Authors: Yuzheng Wang, Zhaoyu Chen, Dingkang Yang, Pinxue Guo, Kaixun Jiang, Wenqiang Zhang, Lizhe Qi

AAAI 2024 | Conference PDF | Archive PDF | Plain Text | LLM Run Details

Reproducibility Variable Result LLM Response
Research Type Experimental We evaluate the proposed DFARD method on 32 32 CIFAR datasets (Krizhevsky, Hinton et al. 2009)... The robustness performances of our and other baseline methods are shown in Table 1.
Researcher Affiliation Academia 1Shanghai Engineering Research Center of AI & Robotics, Academy for Engineering & Technology, Fudan University 2Engineering Research Center of AI & Robotics, Ministry of Education, Academy for Engineering & Technology, Fudan University {yzwang20, zhaoyuchen20}@fudan.edu.cn
Pseudocode Yes Algorithm 1: Training process of our Data-Free Adversarial Robustness Distillation
Open Source Code No No explicit statement about providing open-source code for the described methodology or a direct link to a code repository was found.
Open Datasets Yes We evaluate the proposed DFARD method on 32 32 CIFAR datasets (Krizhevsky, Hinton et al. 2009)
Dataset Splits No The paper uses CIFAR datasets which have standard splits, but it does not explicitly state the train/validation/test split percentages, sample counts, or refer to predefined splits with specific details for reproducibility in its own experiments.
Hardware Specification Yes All models are trained on RTX 3090 GPUs (Paszke et al. 2019).
Software Dependencies No The paper states, 'Our proposed method and all others are implemented in Py Torch,' but does not provide a specific version number for PyTorch or any other software dependencies.

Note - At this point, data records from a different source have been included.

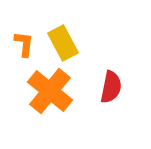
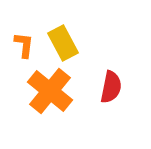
orange L-shape: moved 1 px down
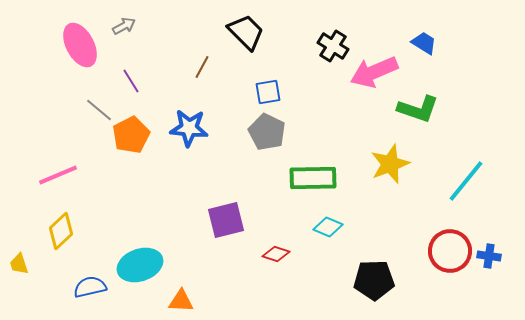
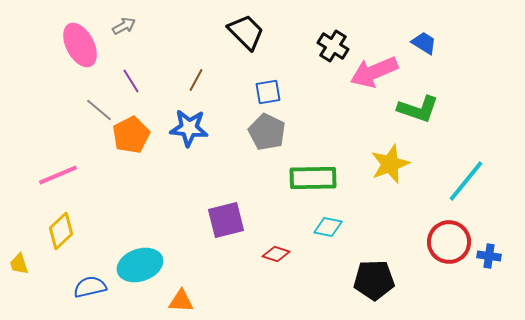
brown line: moved 6 px left, 13 px down
cyan diamond: rotated 12 degrees counterclockwise
red circle: moved 1 px left, 9 px up
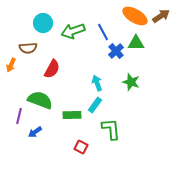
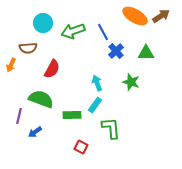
green triangle: moved 10 px right, 10 px down
green semicircle: moved 1 px right, 1 px up
green L-shape: moved 1 px up
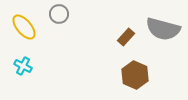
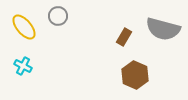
gray circle: moved 1 px left, 2 px down
brown rectangle: moved 2 px left; rotated 12 degrees counterclockwise
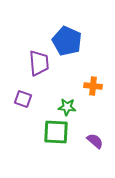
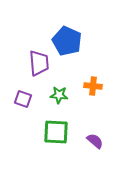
green star: moved 8 px left, 12 px up
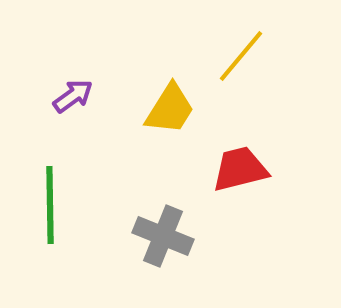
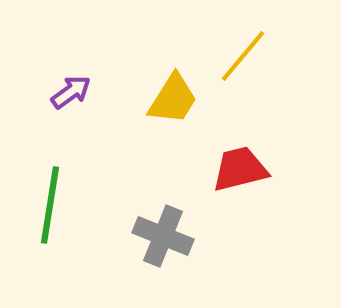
yellow line: moved 2 px right
purple arrow: moved 2 px left, 4 px up
yellow trapezoid: moved 3 px right, 10 px up
green line: rotated 10 degrees clockwise
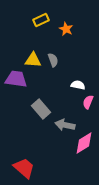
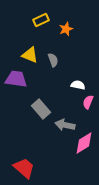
orange star: rotated 24 degrees clockwise
yellow triangle: moved 3 px left, 5 px up; rotated 18 degrees clockwise
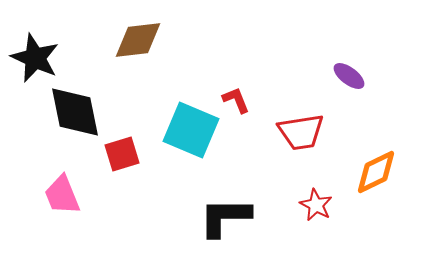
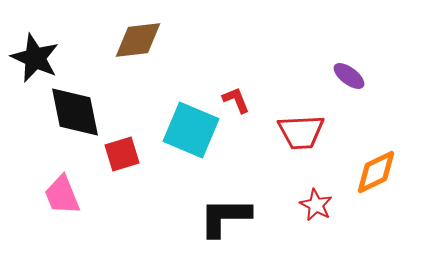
red trapezoid: rotated 6 degrees clockwise
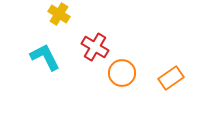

Experiment Setup Yes The students are trained via SGD optimizer with cosine annealing learning rate with an initial value of 0.05, momentum of 0.9, and weight decay of 1e-4. The generators are trained via Adam optimizer with a learning rate of 1e-3, β1 of 0.5, β2 of 0.999. The distillation batch size and the synthesis batch size are both 256. The distillation epochs T is 200, the iterations of generator Tg is 1, and the iterations of student Ts is 5. Both the student model and the generator are randomly initialized. A 10-step PGD (PGD-10) with a random start size of 0.001 and step size of 2/255 is used to generate adversarial samples. The perturbation bounds are set to L norm ϵ = 8/255. The perturbation steps for PGDS, PGDT and CW are 20.